◆ TASK ITEM
From the first line to the last, copy the listing exactly and omit the images.

◆ SUPPLIED INFORMATION
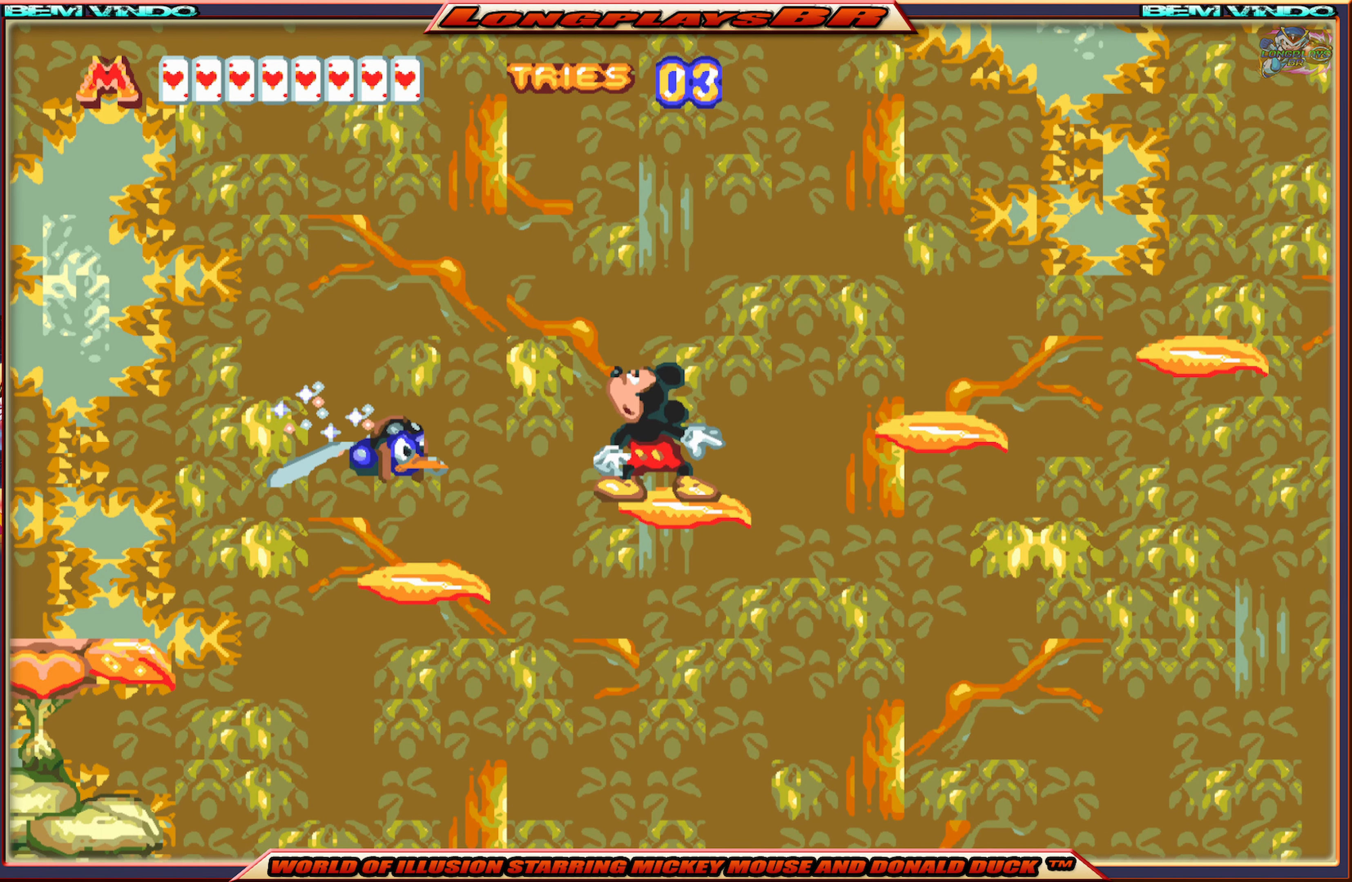
{"buttons": [], "events": [[50, "B", "down"], [150, "B", "up"], [216, "B", "down"], [333, "B", "up"], [383, "B", "down"], [500, "B", "up"]]}
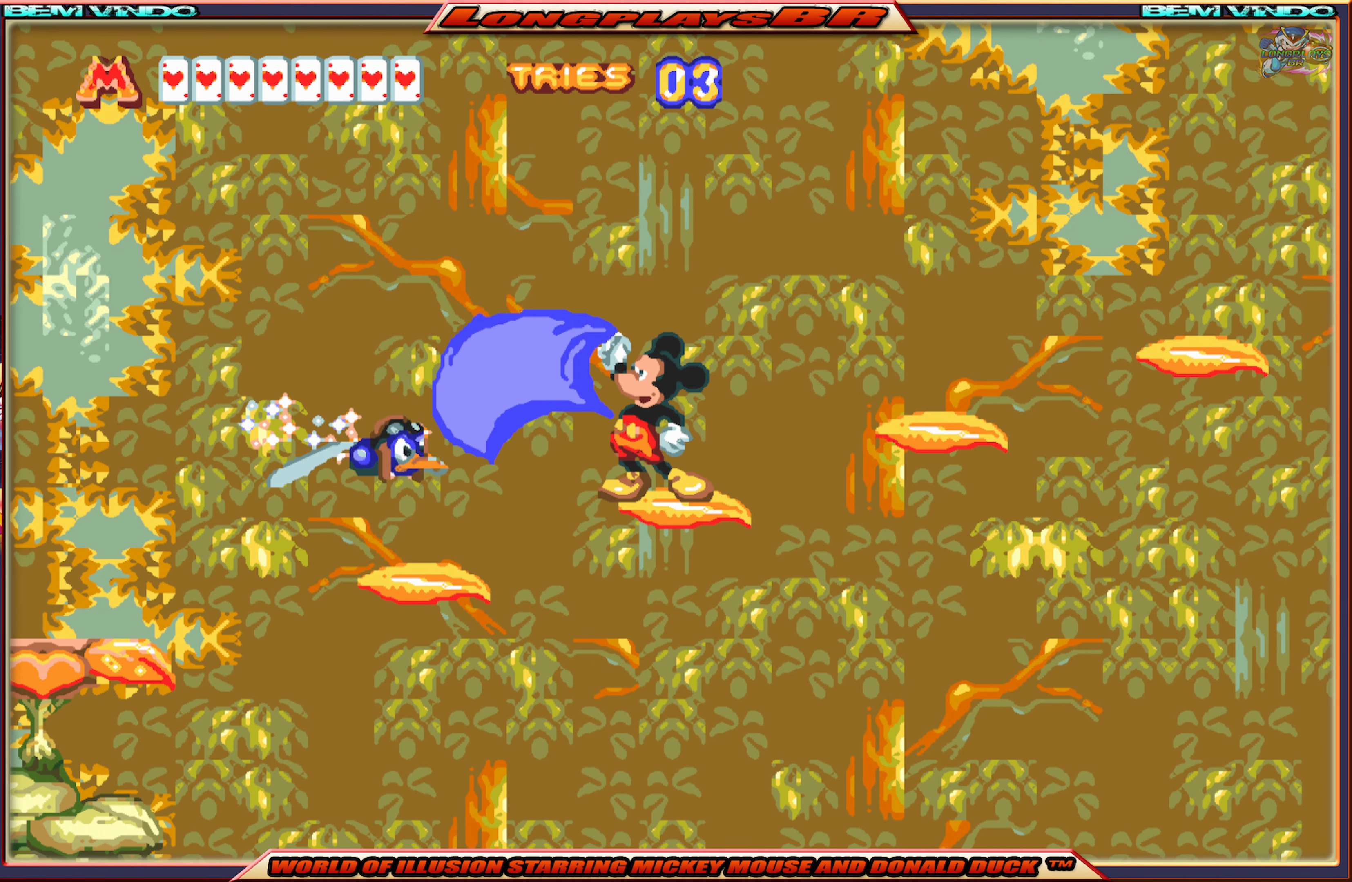
{"buttons": ["B"], "events": [[400, "B", "down"]]}
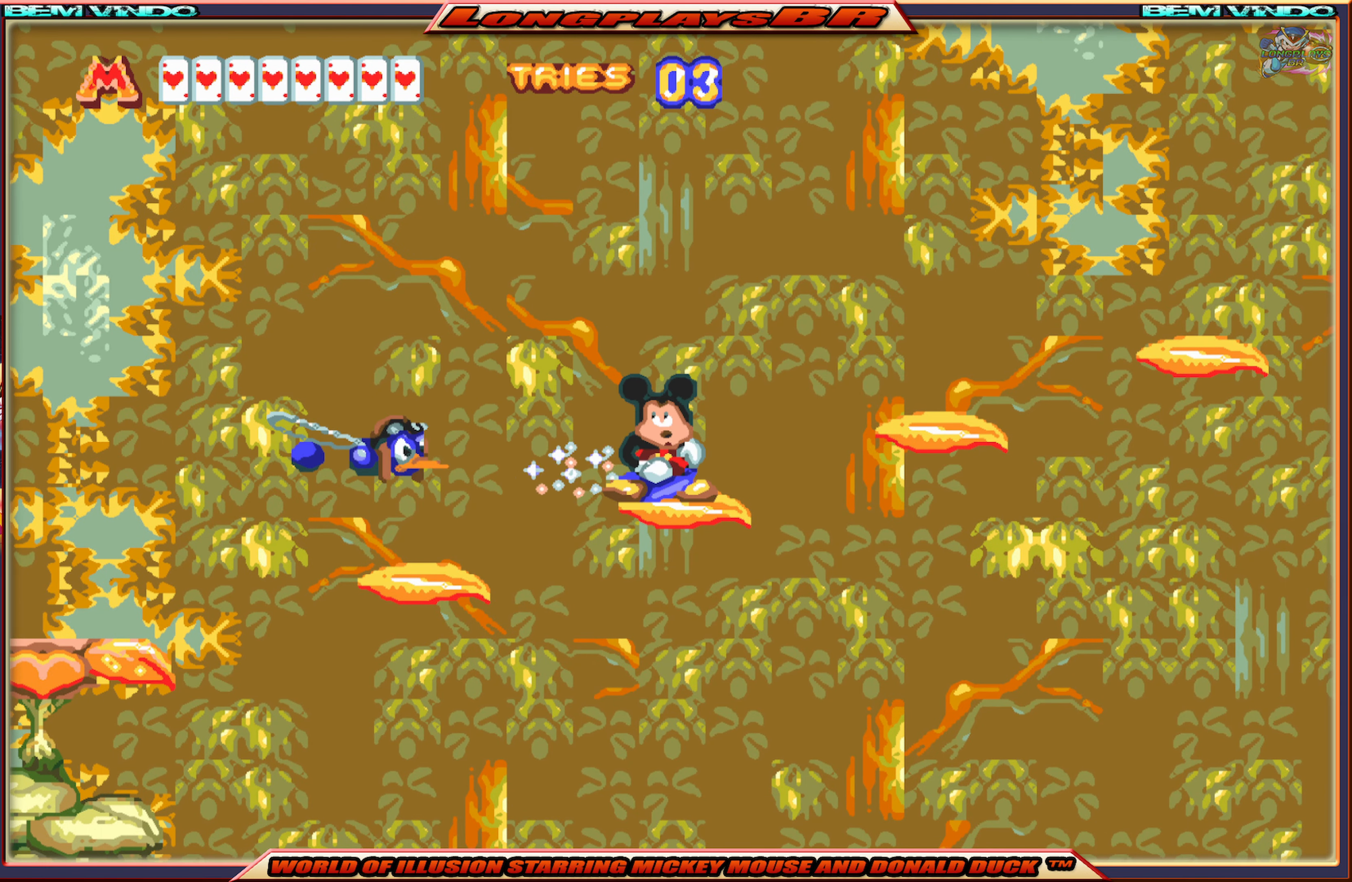
{"buttons": ["B"], "events": [[33, "B", "up"], [150, "B", "down"], [250, "B", "up"], [450, "B", "down"]]}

◆ ANSWER TO THIS EXERCISE
{"buttons": [], "events": [[50, "B", "down"], [150, "B", "up"], [216, "B", "down"], [333, "B", "up"], [383, "B", "down"], [500, "B", "up"]]}
{"buttons": ["B"], "events": [[400, "B", "down"]]}
{"buttons": ["B"], "events": [[33, "B", "up"], [150, "B", "down"], [250, "B", "up"], [450, "B", "down"]]}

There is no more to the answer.